2025年末の南部洪水被害およびタイ・カンボジア国境情勢を受け、
タイ政府は①社会保険および②土地・建物税に関する支援措置を実施しています。
 本稿では、対象区域と実務への影響を中心に概要を整理します。

 社会保険に関する措置(官報公布待ち)

(ⅰ)社会保険料率の軽減、(ⅱ)社会保険料の申告・納付期限の半年間の延長は、洪水被災の重大災害地域として指定された
南部9県に所在する事業所・被保険者のみが対象です。
・Trang(トラン)
・Nakhon Si Thammarat(ナコンシータマラート)
・Narathiwat(ナラティワート)
・Pattani(パッタニー)
・Phatthalung(パッタルン)
・Yala(ヤラー)
・Songkhla(ソンクラー)
・Satun(サトゥーン)
・Surat Thani(スラタニ)

(ⅰ)社会保険料率の軽減(内閣承認済み)

  ・内容:社会保険料率の一時的引き下げ
  ・対象:上記9県に所在する事業所の
    ・雇用主および被用者(社会保険法 第33条)
    ・任意継続被保険者(第39条)

  ・想定税率(案)
    ・第33条:5% →3%
    ・第39条:9% →5.9%

  ・適用期間:2025年12月分~2026年5月分(6か月)
  ・状況:2025年12月30日 内閣承認済み/官報未公布(暫定)
       公布後、対象地域に該当する事業所のみ、給与計算・料率変更が必要となります。

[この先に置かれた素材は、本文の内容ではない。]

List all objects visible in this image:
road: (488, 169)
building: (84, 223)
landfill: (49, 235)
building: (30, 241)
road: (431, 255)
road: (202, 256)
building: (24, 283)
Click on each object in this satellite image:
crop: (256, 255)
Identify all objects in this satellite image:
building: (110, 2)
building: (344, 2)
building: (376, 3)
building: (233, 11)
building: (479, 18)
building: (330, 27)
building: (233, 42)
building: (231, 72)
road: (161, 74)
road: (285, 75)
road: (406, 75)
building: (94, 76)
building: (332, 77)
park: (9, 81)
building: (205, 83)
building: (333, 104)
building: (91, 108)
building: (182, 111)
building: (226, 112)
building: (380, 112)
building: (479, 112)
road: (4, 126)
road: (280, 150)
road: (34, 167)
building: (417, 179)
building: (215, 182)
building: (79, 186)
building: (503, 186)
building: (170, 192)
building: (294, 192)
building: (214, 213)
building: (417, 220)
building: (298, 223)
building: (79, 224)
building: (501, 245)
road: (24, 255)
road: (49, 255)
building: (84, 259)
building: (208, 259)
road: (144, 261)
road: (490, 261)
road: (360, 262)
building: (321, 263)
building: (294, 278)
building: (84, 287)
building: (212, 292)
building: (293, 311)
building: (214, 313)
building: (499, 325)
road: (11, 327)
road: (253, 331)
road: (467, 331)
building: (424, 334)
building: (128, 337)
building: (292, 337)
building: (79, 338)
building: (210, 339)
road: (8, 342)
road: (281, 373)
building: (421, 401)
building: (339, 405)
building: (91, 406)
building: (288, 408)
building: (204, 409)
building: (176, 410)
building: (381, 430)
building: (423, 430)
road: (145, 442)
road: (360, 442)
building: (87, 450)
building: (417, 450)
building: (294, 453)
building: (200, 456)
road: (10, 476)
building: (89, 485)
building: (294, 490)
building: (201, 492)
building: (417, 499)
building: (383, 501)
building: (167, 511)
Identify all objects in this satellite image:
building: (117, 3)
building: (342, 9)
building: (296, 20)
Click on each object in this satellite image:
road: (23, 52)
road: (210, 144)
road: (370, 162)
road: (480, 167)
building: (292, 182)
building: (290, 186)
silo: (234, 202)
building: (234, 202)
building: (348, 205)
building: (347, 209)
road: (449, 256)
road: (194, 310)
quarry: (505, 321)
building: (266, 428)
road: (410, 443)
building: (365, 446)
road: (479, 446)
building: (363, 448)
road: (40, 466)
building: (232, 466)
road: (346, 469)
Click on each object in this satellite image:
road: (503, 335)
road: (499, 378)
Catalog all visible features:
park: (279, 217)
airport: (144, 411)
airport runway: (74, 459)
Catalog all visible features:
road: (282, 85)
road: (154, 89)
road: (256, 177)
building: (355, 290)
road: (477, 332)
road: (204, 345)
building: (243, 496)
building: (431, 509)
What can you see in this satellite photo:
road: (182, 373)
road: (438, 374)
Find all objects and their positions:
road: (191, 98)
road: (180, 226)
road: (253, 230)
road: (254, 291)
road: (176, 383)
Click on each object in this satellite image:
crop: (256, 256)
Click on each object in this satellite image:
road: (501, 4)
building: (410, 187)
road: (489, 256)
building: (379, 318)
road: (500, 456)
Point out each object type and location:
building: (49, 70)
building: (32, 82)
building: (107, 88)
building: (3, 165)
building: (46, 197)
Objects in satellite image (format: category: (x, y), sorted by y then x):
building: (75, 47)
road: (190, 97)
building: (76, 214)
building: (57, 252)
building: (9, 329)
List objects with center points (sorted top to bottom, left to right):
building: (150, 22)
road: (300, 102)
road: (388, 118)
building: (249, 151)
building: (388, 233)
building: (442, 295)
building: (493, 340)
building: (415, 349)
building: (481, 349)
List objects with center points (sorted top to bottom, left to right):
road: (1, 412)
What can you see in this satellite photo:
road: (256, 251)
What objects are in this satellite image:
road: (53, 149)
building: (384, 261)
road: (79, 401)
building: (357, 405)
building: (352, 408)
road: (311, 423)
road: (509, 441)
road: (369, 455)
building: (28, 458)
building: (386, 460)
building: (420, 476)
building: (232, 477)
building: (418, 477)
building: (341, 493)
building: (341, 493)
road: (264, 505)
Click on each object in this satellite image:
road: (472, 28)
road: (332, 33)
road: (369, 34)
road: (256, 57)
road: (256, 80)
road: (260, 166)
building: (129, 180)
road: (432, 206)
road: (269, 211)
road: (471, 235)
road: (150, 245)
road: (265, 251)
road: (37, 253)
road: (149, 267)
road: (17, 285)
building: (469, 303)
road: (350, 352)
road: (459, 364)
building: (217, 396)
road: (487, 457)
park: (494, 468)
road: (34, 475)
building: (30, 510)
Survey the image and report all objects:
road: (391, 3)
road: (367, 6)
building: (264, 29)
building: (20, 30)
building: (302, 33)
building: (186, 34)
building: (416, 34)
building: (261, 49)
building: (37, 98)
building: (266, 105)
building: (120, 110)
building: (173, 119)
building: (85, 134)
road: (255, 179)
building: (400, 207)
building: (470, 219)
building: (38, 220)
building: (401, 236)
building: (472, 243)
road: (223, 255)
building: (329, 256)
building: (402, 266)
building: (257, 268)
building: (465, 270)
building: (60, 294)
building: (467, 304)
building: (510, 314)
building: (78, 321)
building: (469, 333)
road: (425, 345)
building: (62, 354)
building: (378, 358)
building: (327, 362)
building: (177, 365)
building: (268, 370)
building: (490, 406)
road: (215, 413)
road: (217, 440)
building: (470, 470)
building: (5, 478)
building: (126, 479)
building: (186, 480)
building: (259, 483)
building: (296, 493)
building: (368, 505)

(ⅱ)社会保険料の申告・納付期限の半年間の延長(内閣承認済み)

  ・内容:社会保険料(第33条・第39条)の申告・納付期限を6か月延長
  ・対象区域:南部9県のみ(全国適用ではない)
  ・ 対象期間:2025年11月分 ~ 2026年4月分
  ・ 新納付期限:各月とも原期限から6か月後
    (例:2025年11月分 → 2026年6月15日)
  ・ 適用開始日:2025年12月16日
  ・ 状況:内閣承認済み/官報未公布(暫定)

② 土地・建物税に関する措置(官報公布済み)

本措置は、洪水被災地域に限定されず、タイ全国のすべての土地・建物税納税者に適用されます。

  ・ 根拠:内務省告示
  ・ 公布日:2025年11月29日(官報公布済み)
  ・ 内容:2026年度分の各種手続きを一律2か月延長
  ・ 背景:洪水被害およびタイ・カンボジア国境情勢への配慮

手続きによる新旧期限比較

地方自治体による手続期限

内容旧期限新期限
土地・建物台帳の作成・納税者への通知2025年11月2026年1月
評価額・税率の公告2026年2月1日以前2026年4月1日以前
課税通知書の送付2026年2月2026年4月

納税者側の期限

内容旧期限新期限
土地・建物税の納付期限2026年4月2026年6月※

※分割納付の場合 
  ・第1期:2026年6月
  ・第2期:2026年7月
  ・第3期:2026年8月

2)大型商用EV投資に関する法人税優遇措置の公布について(歳入局長告示 第464号)

タイ歳入局は、大型商用電気自動車(EV)への投資を促進する目的で、 歳入局長告示 第464号を2025年12月26日付で公布しました。

本告示は、2025年3月27日から12月31日までに実施された大型商用EV(電動バス・電動トラック)への投資について、
 法人税計算上の追加損金算入を認める税制優遇措置を定めるものです。

制度概要

  ・対象者:会社および法人組織
  ・対象投資期間:2025年3月27日~12月31日

税務上の取扱い

  ・タイ国内で製造または組立された大型商用EV
      :投資額の100%(合計で2倍)を損金算入

  ・完成車として輸入された大型商用EV
     :投資額の50%(合計で1.5倍)を損金算入

※いずれも、通常の減価償却に加えて税務上の追加控除として適用されます。
※減価償却開始年度から連続5事業年度にわたり適用されます。

本措置により、電動バスや電動トラックを導入した企業においては、法人税負担の軽減が見込まれます。
特に、社員送迎、物流・配送、工場内輸送等で大型商用EVの導入を検討している企業にとっては、脱炭素対応と税務上のメリットを同時に検討できる制度といえます。